Scientists are learning how to exploit the anti-clotting abilities of molecules in mosquito saliva and use them to create new treatments for disorders like stroke or deep vein thrombosis. Mosquitos and ticks carry disease and can contribute to the deaths of many people, but this work shows there may be some benefit to be found in insects that feed on blood. The study, led by scientists at the University of Sydney and the Charles Perkins Centre has been reported in ACS Central Science and is briefly outlined in the following video.
The Anopheles mosquito genus is best known for transmitting the Plasmodium parasite that causes malaria. As such, researchers are focused on their biology. It has been known that they carry proteins that affect blood and facilitate their meal.
“Like most blood-feeding organisms, the Anopheles mosquito secretes proteins in its saliva,” explained Professor Richard Payne, an ARC Future Fellow in the Faculty of Science. “These proteins are designed to prevent the host organism’s blood from clotting, better allowing the mosquito to access its blood-meal. The protein secreted in the saliva is called anophelin; it targets and binds to the central host blood coagulation enzyme thrombin, and therefore prevents blood from clotting.”
The investigators also found that sulfate modifications were critical for the anticoagulant activity of anophelin; they also predicted where on the protein they were located. That knowledge enabled them to obtain versions of these proteins from insect cells. They were only able to obtain small amounts of them, however, so the team created a technique for remaking these proteins in the laboratory.

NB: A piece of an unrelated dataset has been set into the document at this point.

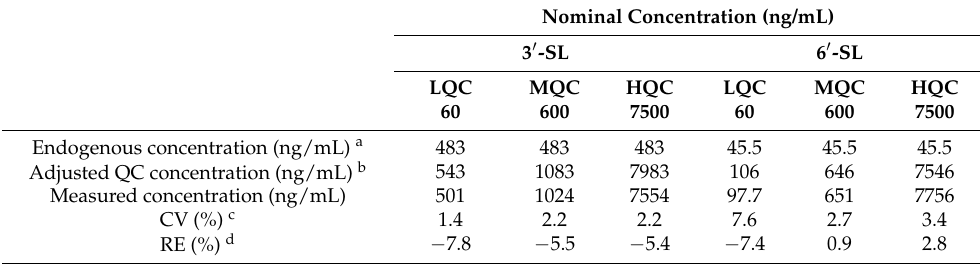
Table 4. Parallelism between authentic matrix and surrogate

“We found that the sulfate modification of the proteins significantly enhanced the anticoagulant activity. In fact, sulfated variants of anophelin exhibited a 100-fold increase in potency compared with the unmodified protein,” said graduate candidate Emma Watson, lead author of the article. “We were also able to show that these molecules were able to dissolve blood clots in a disease model of thrombosis.
For their study, the scientists injected mice with the molecules and assessed how much bleeding they experienced from a tail wound. The injected mice had thinner blood than uninjected mice.
The scientists also determined that these insect-derived molecules worked one hundred times better than one that comes from leeches and is sometimes used in the clinic.
“This research lays the foundation for the development of safe anticoagulants for the treatment of thromboembolic diseases such as stroke in the future,” added Professor Payne.